«Дело Смолина» в «судебном зазеркалье»: при отсутствии каких-либо доказательств сотрудника завода сделали «посредником» в даче взятки
Где тут логика: взяткополучатель приговорён к 5 годам лишения свободы, а так называемый «посредник» — к 7 годам?
То, что судебная система в Приморском крае (как и во всей России) далека от совершенства, — далеко не новость. Судьи — это люди, а людям свойственно ошибаться. Но всё-таки когда ошибается рядовой гражданин — это ситуация поправимая, а вот ошибка судьи может сломать жизнь, и не одну. И потом не будет возможности «перемотать» ситуацию назад.

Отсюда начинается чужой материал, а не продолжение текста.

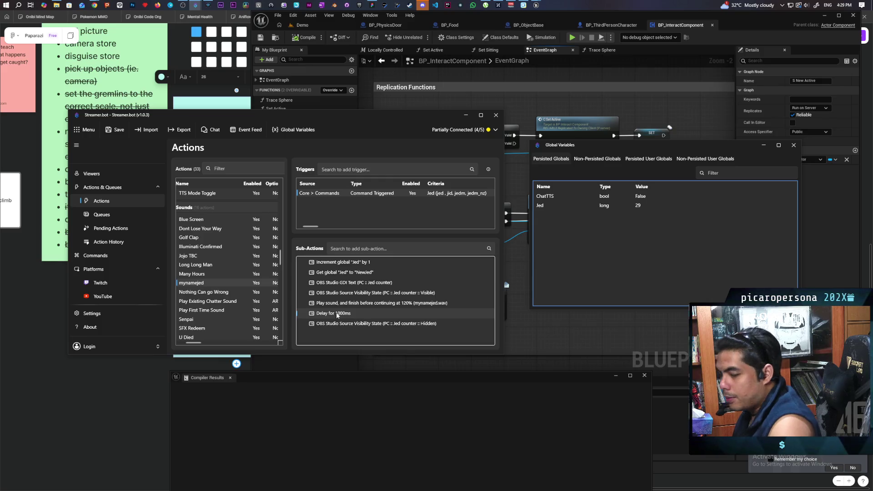
{"action": "right_click", "coordinate": [337, 315]}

Взяточная «ромашка»: «посредник» — «не посредник»
28 марта 2023 года в Первореченском районном суде Владивостока был вынесен приговор в отношении 31-летнего Михаила Смолина – начальника ПТО одного из «дочерних» предприятий «Востокцемента» («Дробильно-сортировочного завода») во Владивостоке. Михаил Смолин был признан виновным по ч.4 ст. 291.1 УК РФ, то есть, в посредничестве во взяточничестве. И приговорён к 7 годам лишения свободы. Забегая вперёд, отметим, что сам взяточник — Сергей Галочкин, бывший инспектор Государственной инспекции труда в Приморском крае, получивший через посредника (не Михаила Смолина, а другого человека) взятку в миллион рублей, получил 5 лет колонии. Наверное, впервые в суде создан такой прецедент, когда взяточник получил срок меньше, чем посредник. Важно отметить и то, что судья Смоленкова, вынесшая столь противоречивый приговор в марте 2023 года в Первореченском районном суде Владивостока, уже месяц, как официально не являлась судьёй этого суда — в феврале 2023 года она получила удостоверение судьи Приморского краевого суда.

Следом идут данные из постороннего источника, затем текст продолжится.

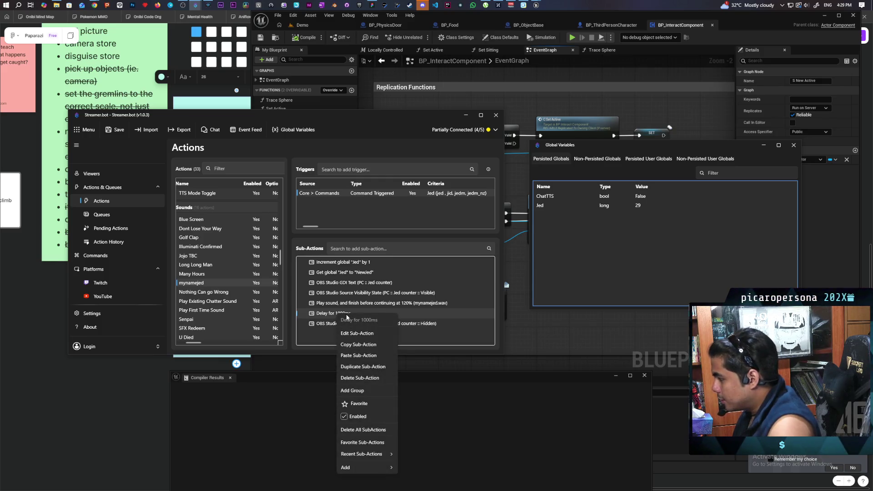
{"action": "left_click", "coordinate": [359, 377]}
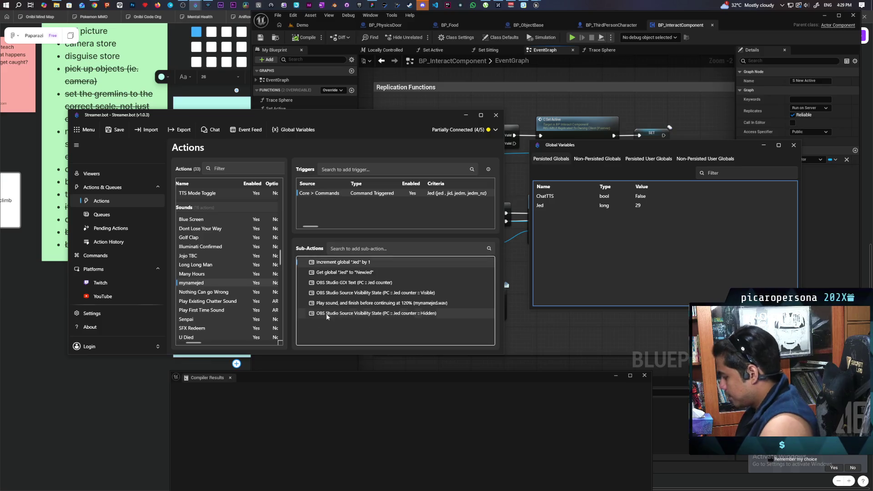
Step: Test-run the Jed action again without the delay
{"action": "right_click", "coordinate": [329, 195]}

Впрочем, всё «дело Смолина» — это сплошное «зазеркалье»: должно быть так, а получилось всё с точностью до наоборот.
В чём же обвиняется Михаил Смолин? Начальнику ПТО дробильно-сортировочного завода, до сих пор входящего в «империю» семьи Пушкарёвых, ставится в вину то, что с 16 марта по 18 марта 2021 года он содействовал тому, что инспектор Государственной инспекции труда (ГИТ) Приморского края Галочкин вымогал взятку с руководства завода, и всё-таки получил её. Правда, сама взятка была передана Галочкину 01 апреля 2021 года без какого-либо участия Смолина. Деньги передавали совсем другие люди через посредника — и фамилия этого посредника была вовсе не Смолин. Сам Галочкин и на следствии, и на суде отрицал, что Михаил Смолин как-то причастен к передаче взятки или к тому, что Смолину было обещано хоть какое-то вознаграждение. Наоборот, в ходе судебного заседания сам Галочкин (в статусе подсудимого) сообщил, что Смолин неоднократно говорил ему, чтобы он (Галочкин) не брал никаких денег!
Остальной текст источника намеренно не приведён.